The odor was horrid. I breathed through my mouth and pulled her down from the bed and dragged her upstairs to the bath. There I stripped her clothes off and wiped her like an overgrown baby as she lay on the bath mat. Then I filled the bath with cold water and lowered her in. I propped her head up so that she would not slide under and fetched a squeeze bottle I once used to force-feed a pup whose bitch had died. As she lay in the cold water, I forced the nozzle into her mouth and made her drink. She choked at first, coughing and spitting, but did not regain consciousness. Then finally she began drinking the water, emptying the bottle. Just as soon, she voided herself in the tub. I drained the water, cleaned her off once more, and filled the tub again. This process I must have repeated ten times that first afternoon, and finally, at sunset, I began to notice a drop in her temperature—from 104 to 103. But she was far from being out of danger and was even beginning to eliminate blood.
For me, these hours were spent in a blurry nonreflective haze. I was exhausted and dreaded the long night. Light from the sunset poured into the bathroom, turning the tile and tub a fiery red. It threw shadows of the window sash across Miss O’Brien, making the sign of the cross on her breasts. Her face was not contorted or twisted in pain, but looked very peaceful and far away. Her breasts half floated in the water, two misplaced fishing bobs rosy in the sunset. It had been many years since I had the chance to simply appreciate looking at a woman’s body. Don’t get me wrong: I was not being a cheap voyeur at this point. I felt a true intimate of the woman, as much as if we’d slept together. And then, once more, she voided herself and her eyes opened momentarily, consciousness flooding her at this most private moment, and she looked at me pleadingly, her face full of shame.
I kept her wrapped in cool wet sheets all that night up in my own room, handy to the bathroom, and rigged up huge diapers out of bath towels and pillow slips. I forced water into her at intervals, but the swallowing also activated her sphincter and the water was passed out of her almost as fast as it entered.

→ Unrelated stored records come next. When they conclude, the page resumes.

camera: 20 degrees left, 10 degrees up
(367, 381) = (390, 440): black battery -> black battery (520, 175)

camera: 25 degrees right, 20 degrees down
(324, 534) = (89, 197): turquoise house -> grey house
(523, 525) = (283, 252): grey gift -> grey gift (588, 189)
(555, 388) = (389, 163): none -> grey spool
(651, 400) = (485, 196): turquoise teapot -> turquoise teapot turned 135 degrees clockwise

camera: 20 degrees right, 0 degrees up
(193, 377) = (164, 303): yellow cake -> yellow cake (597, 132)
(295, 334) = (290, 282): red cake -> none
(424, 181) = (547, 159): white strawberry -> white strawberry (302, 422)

I fell into a fitful sleep at one point toward morning and had the dream I have not had in years: the Eichmann trial in Jerusa
lem is running in full Technicolor in my head, but I am Eichmann and I must listen to all the lies of those supposed survivors of Nazi persecution. It is a terrible dream, not because I feel any guilt, but because no one believes me when I rationally and logically tell them that I had little knowledge of such events. That I was, at first, a simple transport officer responsible for getting people and things from point A to point B. After all, if I were guilty of the horrendous crimes they say I am, would I not dream about the victims? Would I not see newsreel footage of bodies stacked like so much cordwood just as the Allied propaganda machine served up after the war? And if I were such a beast, then why would I be degrading myself so by helping the Irish, a woman who directly endangers my life? But the prosecution says this line of evidence is inadmissible.

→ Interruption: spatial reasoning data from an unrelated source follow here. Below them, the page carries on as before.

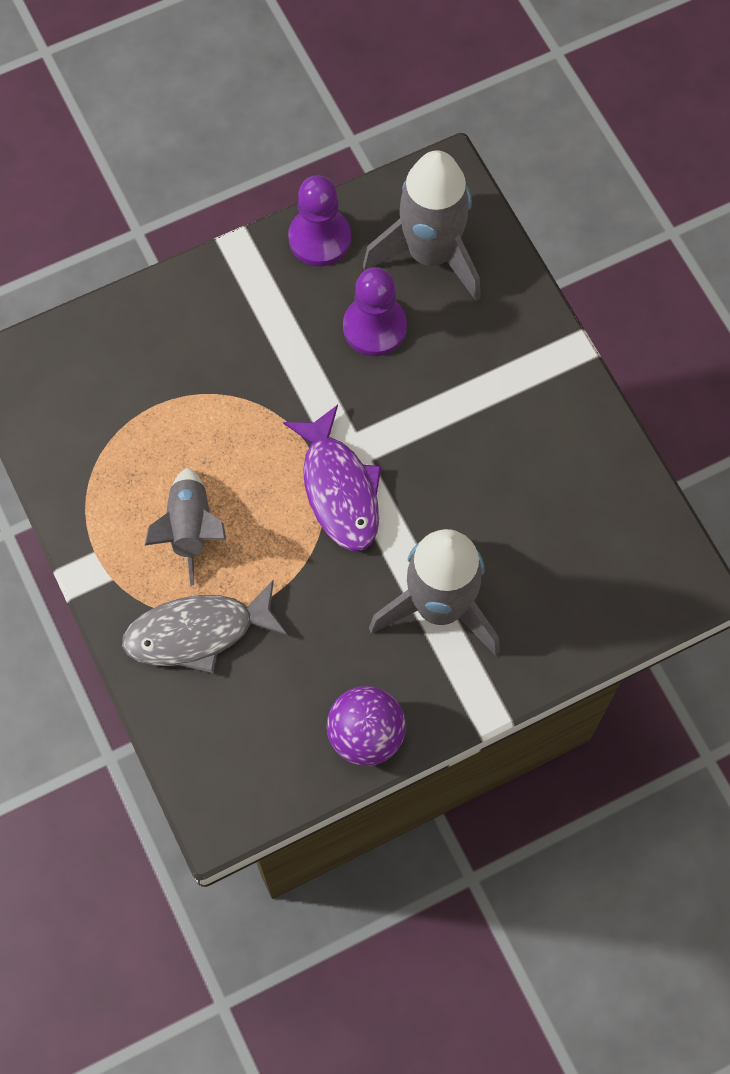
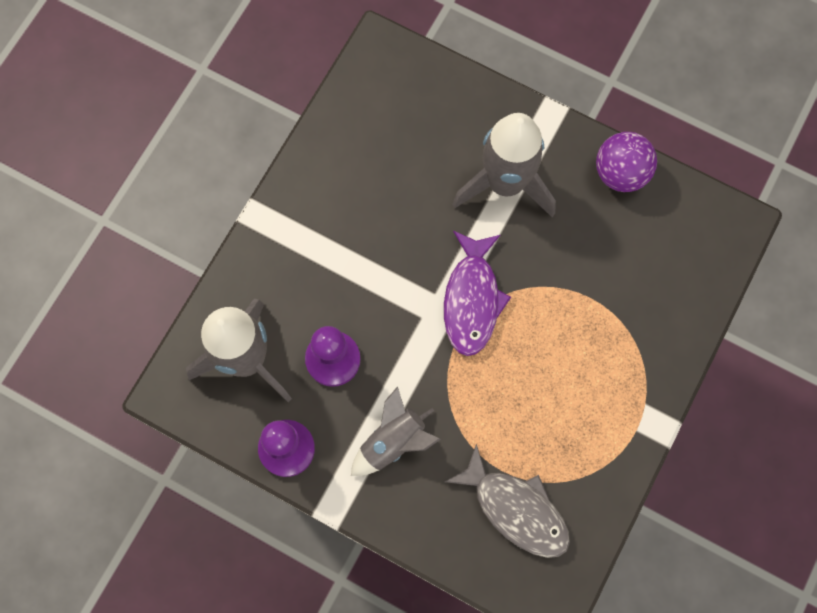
camera: 125 degrees left, 5 degrees up
(190, 529) = (572, 377): grey rocket -> grey rocket (393, 441)
(197, 632) = (637, 321): grey fish -> grey fish (516, 509)
(339, 489) = (472, 300): purple fish -> purple fish turned 150 degrees clockwise

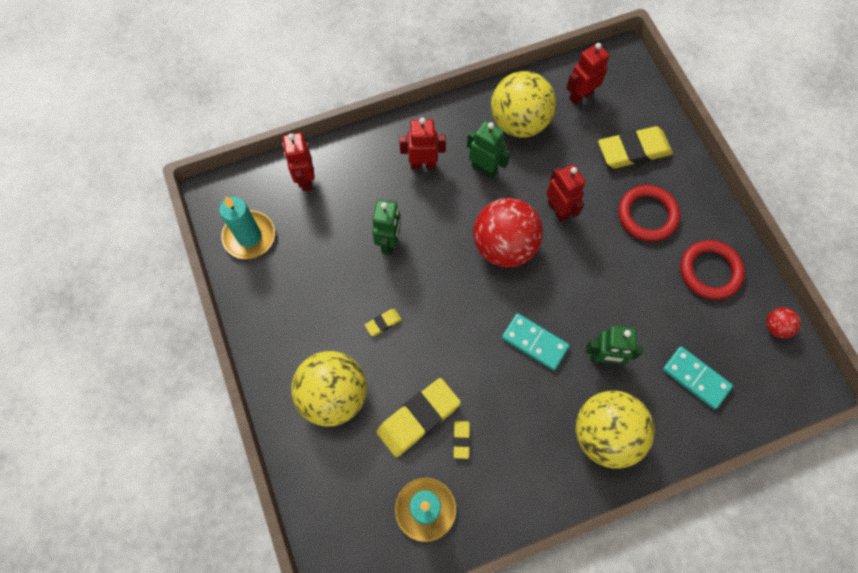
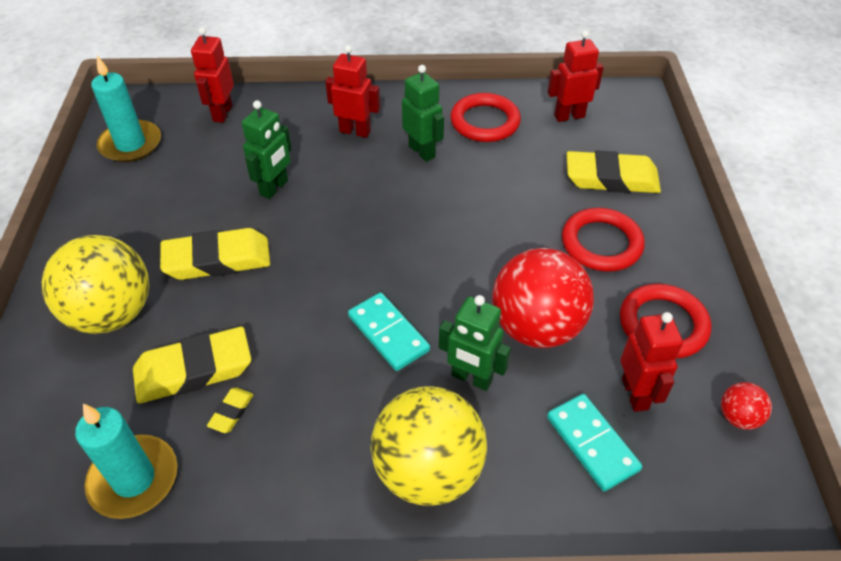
camera: 20 degrees right, 20 degrees down
(383, 323) = (217, 260): yellow eraser -> yellow eraser, size x2.26
(504, 246) = (405, 226): red ball -> red ball (536, 327)
(519, 122) = (485, 122): yellow ball -> red ring
(558, 210) = (490, 210): red robot -> red robot (635, 394)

I awake sweating and crying out, “But it’s true I tell you!” Then I see the gray pellucid light that comes just before sunrise and I recognize the Irish’s form on my bed, and I know things are all right. I have only been dreaming and I go to her, thinking I will need to change her diaper once again, yet there is no vile odor coming from her. She is bathed in sweat just as I am. A good sign. I insert the rectal thermometer: even better. Her temperature has dropped to 101. The fever is breaking. I replace the diaper and wrap her now in dry sheets and a warm blanket. She seems to be aware of my ministrations, for as I gently wipe her forehead with a damp towel, she sighs and then falls into a sound and contented sleep until midday.